> Problem to work on
Return the following from the records below: each line, word for word, starting with the line that contains "17: (34, 7)" and going on through the line that contains "40: (116, 29)", with nothing outside that range.

> Collected data
╭──
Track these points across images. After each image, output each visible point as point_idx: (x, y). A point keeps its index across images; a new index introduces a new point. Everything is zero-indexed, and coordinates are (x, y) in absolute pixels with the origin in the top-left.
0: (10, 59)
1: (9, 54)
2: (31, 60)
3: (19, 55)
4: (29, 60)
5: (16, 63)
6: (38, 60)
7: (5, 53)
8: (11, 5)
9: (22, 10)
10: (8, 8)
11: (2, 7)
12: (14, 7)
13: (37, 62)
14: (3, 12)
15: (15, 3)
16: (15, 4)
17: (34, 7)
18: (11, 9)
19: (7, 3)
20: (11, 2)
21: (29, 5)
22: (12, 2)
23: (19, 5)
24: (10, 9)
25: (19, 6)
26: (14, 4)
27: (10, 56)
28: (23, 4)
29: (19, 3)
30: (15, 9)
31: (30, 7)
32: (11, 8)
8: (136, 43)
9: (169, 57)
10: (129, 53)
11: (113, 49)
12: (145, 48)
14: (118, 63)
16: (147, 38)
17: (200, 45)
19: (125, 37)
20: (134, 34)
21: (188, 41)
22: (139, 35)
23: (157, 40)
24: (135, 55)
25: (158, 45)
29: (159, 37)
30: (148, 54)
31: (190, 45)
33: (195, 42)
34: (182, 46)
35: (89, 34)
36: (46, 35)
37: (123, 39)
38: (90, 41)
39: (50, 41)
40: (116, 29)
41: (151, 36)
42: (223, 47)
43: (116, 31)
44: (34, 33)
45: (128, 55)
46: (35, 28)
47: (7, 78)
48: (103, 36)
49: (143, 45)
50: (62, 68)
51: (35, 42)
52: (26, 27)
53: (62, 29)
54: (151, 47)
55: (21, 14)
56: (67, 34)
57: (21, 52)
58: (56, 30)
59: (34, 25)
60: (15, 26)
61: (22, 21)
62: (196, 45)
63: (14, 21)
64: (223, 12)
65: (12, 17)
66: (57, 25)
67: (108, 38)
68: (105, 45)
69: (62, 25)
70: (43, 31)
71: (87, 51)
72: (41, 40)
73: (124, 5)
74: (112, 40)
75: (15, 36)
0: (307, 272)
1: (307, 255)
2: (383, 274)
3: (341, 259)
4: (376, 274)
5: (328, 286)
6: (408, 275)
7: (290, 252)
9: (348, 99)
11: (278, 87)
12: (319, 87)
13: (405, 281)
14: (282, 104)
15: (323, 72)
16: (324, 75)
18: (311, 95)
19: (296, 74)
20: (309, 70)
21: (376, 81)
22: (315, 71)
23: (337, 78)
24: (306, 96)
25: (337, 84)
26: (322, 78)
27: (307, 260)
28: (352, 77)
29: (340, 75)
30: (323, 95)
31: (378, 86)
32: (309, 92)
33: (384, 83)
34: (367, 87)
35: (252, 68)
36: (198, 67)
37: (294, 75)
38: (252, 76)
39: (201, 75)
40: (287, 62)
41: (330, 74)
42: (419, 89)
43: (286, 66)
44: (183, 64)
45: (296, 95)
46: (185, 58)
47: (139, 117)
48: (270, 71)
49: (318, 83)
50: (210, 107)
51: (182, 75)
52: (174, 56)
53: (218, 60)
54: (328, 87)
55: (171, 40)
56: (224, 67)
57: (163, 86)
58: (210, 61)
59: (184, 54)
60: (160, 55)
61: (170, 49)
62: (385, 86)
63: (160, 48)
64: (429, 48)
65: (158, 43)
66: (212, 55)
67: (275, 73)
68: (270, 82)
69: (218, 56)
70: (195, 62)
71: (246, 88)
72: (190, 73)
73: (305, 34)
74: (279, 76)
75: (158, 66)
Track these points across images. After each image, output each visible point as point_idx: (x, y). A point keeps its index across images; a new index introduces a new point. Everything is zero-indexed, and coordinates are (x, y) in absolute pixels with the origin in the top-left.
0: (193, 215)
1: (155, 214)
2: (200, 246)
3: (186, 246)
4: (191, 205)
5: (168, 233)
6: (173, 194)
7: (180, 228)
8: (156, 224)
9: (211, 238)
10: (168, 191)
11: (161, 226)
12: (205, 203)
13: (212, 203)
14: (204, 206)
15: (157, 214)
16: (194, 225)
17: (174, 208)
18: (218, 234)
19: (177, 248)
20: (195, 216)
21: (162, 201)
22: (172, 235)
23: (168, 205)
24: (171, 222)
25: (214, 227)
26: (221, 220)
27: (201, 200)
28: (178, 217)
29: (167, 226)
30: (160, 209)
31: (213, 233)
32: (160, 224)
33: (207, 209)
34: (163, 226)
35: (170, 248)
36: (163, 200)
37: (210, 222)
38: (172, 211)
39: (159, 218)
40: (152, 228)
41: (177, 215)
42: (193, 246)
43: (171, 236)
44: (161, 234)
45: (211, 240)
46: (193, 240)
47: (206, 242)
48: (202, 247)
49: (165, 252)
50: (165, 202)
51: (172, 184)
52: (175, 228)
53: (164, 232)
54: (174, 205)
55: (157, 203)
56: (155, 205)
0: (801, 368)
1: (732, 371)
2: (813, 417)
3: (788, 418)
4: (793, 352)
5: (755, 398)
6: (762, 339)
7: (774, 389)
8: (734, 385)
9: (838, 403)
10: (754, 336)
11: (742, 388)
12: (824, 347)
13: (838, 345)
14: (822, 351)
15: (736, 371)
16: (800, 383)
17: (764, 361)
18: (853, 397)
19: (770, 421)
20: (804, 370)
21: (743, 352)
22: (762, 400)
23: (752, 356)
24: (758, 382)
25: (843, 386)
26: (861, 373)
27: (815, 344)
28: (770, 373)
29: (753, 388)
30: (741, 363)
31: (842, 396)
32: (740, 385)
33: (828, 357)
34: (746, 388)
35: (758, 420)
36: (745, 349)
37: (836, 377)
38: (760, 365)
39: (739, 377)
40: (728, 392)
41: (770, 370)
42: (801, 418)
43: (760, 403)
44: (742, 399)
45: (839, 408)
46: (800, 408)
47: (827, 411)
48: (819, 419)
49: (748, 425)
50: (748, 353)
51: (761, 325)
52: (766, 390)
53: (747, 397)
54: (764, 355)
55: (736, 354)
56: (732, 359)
╰──
╭──
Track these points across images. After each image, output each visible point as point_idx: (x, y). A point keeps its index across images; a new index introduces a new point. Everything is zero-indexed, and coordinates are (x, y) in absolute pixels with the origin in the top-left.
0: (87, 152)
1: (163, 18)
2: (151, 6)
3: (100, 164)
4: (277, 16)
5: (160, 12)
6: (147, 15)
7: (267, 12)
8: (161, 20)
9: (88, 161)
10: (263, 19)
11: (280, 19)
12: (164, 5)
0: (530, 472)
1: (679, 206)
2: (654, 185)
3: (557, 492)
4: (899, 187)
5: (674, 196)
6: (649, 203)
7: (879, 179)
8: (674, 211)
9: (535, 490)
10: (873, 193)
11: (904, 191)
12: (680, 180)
╰──
> Answer below
17: (34, 7)
18: (11, 9)
19: (7, 3)
20: (11, 2)
21: (29, 5)
22: (12, 2)
23: (19, 5)
24: (10, 9)
25: (19, 6)
26: (14, 4)
27: (10, 56)
28: (23, 4)
29: (19, 3)
30: (15, 9)
31: (30, 7)
32: (11, 8)
8: (136, 43)
9: (169, 57)
10: (129, 53)
11: (113, 49)
12: (145, 48)
14: (118, 63)
16: (147, 38)
17: (200, 45)
19: (125, 37)
20: (134, 34)
21: (188, 41)
22: (139, 35)
23: (157, 40)
24: (135, 55)
25: (158, 45)
29: (159, 37)
30: (148, 54)
31: (190, 45)
33: (195, 42)
34: (182, 46)
35: (89, 34)
36: (46, 35)
37: (123, 39)
38: (90, 41)
39: (50, 41)
40: (116, 29)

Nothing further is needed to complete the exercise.